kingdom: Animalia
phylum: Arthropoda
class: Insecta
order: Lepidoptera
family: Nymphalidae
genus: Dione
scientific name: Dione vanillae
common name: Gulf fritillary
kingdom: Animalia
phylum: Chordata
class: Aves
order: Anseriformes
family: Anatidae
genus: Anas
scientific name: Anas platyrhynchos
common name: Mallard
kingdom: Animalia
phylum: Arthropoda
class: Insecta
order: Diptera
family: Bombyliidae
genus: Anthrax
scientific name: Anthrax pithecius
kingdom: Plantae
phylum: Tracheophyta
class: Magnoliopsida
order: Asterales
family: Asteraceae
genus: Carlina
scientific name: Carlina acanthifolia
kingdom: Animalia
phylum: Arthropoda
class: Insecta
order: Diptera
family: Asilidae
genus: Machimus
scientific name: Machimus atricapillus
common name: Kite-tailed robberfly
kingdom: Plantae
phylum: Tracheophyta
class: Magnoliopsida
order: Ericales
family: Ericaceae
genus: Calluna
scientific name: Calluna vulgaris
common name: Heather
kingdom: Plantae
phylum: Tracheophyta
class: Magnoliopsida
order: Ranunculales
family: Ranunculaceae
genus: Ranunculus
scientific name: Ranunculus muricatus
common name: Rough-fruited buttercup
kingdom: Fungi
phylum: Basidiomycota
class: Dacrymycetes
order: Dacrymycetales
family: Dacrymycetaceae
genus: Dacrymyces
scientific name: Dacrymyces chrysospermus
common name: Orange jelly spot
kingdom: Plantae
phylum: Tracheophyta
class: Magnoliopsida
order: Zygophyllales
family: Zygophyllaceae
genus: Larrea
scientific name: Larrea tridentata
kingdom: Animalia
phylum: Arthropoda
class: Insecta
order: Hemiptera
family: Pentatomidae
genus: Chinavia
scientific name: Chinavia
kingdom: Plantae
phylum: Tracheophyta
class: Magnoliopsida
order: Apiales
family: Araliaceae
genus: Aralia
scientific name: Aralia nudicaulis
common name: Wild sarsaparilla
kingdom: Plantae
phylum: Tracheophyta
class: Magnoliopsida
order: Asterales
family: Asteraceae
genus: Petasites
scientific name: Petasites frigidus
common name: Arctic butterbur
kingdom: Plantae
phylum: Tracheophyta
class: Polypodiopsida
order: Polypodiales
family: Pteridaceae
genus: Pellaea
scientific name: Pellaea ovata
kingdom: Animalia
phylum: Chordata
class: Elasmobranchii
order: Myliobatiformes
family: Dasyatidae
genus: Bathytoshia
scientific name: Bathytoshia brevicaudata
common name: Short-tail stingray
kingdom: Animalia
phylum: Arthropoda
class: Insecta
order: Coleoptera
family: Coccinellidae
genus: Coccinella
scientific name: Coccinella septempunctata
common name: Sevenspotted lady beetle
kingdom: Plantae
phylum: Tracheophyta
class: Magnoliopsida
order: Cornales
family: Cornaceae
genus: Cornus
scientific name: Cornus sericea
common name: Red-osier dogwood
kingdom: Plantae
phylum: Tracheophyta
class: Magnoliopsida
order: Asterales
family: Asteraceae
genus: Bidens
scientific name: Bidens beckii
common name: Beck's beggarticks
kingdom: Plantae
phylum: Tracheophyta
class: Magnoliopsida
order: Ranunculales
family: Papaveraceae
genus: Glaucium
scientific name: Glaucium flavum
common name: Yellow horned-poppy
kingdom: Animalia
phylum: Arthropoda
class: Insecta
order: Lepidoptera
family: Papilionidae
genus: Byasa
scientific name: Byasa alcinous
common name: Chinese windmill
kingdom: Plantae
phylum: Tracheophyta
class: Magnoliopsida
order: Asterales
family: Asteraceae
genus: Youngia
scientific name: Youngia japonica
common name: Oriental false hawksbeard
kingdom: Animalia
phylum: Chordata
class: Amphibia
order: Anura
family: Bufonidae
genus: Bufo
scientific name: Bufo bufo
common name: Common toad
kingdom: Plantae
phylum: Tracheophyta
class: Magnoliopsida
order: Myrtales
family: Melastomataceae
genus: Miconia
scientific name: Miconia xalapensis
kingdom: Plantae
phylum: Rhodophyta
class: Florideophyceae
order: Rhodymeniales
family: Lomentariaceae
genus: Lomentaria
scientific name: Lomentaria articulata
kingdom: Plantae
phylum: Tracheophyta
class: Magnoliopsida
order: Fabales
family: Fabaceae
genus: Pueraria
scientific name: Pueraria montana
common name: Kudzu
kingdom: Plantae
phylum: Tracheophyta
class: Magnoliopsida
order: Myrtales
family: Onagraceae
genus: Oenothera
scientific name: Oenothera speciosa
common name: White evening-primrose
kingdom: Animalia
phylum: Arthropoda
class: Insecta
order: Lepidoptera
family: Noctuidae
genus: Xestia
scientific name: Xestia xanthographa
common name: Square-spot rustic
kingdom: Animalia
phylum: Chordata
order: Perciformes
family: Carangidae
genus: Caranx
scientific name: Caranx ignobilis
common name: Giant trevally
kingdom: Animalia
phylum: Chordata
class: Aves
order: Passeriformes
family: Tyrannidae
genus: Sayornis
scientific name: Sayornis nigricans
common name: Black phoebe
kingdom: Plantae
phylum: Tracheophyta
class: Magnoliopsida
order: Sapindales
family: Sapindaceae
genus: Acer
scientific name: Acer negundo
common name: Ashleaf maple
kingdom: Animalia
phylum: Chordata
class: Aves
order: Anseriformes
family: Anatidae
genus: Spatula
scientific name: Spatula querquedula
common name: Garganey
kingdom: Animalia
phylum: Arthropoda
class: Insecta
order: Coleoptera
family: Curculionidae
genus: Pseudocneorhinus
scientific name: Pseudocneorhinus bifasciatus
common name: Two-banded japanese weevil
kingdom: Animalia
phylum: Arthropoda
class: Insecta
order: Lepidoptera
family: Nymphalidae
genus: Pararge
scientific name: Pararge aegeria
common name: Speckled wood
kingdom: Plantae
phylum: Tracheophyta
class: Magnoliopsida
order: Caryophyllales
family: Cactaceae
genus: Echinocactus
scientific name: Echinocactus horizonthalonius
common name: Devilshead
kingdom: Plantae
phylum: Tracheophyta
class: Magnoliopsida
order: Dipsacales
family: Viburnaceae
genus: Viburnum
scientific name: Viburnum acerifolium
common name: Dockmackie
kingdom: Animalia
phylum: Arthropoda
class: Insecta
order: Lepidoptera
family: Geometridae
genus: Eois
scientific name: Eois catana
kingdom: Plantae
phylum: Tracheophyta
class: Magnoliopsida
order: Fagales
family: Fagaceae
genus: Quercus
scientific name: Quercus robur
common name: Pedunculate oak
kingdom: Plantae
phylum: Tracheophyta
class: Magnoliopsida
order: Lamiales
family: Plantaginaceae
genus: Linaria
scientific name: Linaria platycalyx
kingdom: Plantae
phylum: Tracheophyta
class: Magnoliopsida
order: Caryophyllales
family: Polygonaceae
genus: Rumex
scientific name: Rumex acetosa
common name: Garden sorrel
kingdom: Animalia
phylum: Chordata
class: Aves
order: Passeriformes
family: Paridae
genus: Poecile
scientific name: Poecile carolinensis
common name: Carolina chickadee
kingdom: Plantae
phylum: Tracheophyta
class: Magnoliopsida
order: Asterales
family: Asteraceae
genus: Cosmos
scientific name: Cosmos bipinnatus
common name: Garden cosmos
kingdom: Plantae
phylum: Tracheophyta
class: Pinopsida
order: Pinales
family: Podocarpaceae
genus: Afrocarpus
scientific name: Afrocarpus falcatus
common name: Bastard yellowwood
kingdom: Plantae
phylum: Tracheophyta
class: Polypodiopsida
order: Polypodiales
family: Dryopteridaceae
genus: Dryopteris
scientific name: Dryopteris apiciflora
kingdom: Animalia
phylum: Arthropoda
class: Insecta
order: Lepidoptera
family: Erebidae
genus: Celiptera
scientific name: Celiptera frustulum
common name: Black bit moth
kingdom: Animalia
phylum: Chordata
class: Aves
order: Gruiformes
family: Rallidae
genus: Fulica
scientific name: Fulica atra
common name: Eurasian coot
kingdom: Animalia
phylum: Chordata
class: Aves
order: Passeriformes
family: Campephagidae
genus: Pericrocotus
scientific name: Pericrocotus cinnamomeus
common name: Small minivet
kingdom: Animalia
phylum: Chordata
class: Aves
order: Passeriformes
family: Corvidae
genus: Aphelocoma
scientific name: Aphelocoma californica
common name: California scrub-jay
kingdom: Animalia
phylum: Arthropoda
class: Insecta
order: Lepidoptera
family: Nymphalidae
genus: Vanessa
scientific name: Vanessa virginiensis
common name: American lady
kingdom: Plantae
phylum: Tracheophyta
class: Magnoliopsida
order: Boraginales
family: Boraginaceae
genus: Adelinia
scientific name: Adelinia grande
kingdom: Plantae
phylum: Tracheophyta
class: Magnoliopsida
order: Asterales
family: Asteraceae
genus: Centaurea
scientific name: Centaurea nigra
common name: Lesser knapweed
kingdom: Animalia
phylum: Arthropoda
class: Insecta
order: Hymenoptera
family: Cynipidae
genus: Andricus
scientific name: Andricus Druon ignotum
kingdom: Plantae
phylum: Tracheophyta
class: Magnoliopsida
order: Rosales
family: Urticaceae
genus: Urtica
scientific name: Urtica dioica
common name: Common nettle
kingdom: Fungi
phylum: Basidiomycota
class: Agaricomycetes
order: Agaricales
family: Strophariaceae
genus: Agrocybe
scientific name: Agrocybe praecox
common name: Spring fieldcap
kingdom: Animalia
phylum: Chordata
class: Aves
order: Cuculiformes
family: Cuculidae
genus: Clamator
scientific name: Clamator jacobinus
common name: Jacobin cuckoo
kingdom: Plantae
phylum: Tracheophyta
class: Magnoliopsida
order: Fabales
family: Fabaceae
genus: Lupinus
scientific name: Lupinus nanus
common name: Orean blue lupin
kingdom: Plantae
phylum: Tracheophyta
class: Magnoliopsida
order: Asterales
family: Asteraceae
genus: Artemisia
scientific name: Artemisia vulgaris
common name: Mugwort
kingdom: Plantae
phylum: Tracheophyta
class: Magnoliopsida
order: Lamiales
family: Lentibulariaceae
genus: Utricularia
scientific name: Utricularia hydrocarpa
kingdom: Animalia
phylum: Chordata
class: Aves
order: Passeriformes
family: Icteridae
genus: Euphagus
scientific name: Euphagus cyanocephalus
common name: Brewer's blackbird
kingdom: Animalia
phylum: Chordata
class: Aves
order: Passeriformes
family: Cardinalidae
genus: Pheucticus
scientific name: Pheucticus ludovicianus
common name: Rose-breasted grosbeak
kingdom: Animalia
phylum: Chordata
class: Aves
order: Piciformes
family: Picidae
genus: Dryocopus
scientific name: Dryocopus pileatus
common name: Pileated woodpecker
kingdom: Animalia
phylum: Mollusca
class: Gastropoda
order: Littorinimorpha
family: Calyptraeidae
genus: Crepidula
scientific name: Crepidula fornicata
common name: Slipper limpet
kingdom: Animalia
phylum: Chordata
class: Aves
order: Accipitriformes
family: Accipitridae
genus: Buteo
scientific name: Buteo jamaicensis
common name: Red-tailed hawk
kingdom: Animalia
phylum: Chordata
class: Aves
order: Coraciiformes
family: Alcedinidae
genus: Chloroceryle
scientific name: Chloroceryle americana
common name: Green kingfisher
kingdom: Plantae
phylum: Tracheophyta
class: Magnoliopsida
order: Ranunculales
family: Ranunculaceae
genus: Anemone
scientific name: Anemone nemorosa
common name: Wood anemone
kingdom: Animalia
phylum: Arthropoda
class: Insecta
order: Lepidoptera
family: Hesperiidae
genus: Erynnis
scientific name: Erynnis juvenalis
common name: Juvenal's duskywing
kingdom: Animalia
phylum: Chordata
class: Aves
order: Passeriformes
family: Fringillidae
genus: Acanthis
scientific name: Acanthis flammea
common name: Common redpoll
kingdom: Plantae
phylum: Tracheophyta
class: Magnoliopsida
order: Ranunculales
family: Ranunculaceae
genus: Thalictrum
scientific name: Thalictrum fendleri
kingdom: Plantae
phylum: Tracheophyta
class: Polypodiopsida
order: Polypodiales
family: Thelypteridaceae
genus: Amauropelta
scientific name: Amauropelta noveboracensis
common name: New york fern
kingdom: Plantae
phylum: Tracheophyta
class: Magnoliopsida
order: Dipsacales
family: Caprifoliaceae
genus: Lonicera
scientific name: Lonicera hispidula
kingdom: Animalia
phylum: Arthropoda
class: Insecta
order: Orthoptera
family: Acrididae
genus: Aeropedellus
====
TASK REQUIREMENTS.
Rewrite the lines from the start of the listing through the line holding "common name: Orange jelly spot", inclusive, changing each "scientific name" to "species" and leaving everything else as it is.

TASK OUTPUT.
kingdom: Animalia
phylum: Arthropoda
class: Insecta
order: Lepidoptera
family: Nymphalidae
genus: Dione
species: Dione vanillae
common name: Gulf fritillary
kingdom: Animalia
phylum: Chordata
class: Aves
order: Anseriformes
family: Anatidae
genus: Anas
species: Anas platyrhynchos
common name: Mallard
kingdom: Animalia
phylum: Arthropoda
class: Insecta
order: Diptera
family: Bombyliidae
genus: Anthrax
species: Anthrax pithecius
kingdom: Plantae
phylum: Tracheophyta
class: Magnoliopsida
order: Asterales
family: Asteraceae
genus: Carlina
species: Carlina acanthifolia
kingdom: Animalia
phylum: Arthropoda
class: Insecta
order: Diptera
family: Asilidae
genus: Machimus
species: Machimus atricapillus
common name: Kite-tailed robberfly
kingdom: Plantae
phylum: Tracheophyta
class: Magnoliopsida
order: Ericales
family: Ericaceae
genus: Calluna
species: Calluna vulgaris
common name: Heather
kingdom: Plantae
phylum: Tracheophyta
class: Magnoliopsida
order: Ranunculales
family: Ranunculaceae
genus: Ranunculus
species: Ranunculus muricatus
common name: Rough-fruited buttercup
kingdom: Fungi
phylum: Basidiomycota
class: Dacrymycetes
order: Dacrymycetales
family: Dacrymycetaceae
genus: Dacrymyces
species: Dacrymyces chrysospermus
common name: Orange jelly spot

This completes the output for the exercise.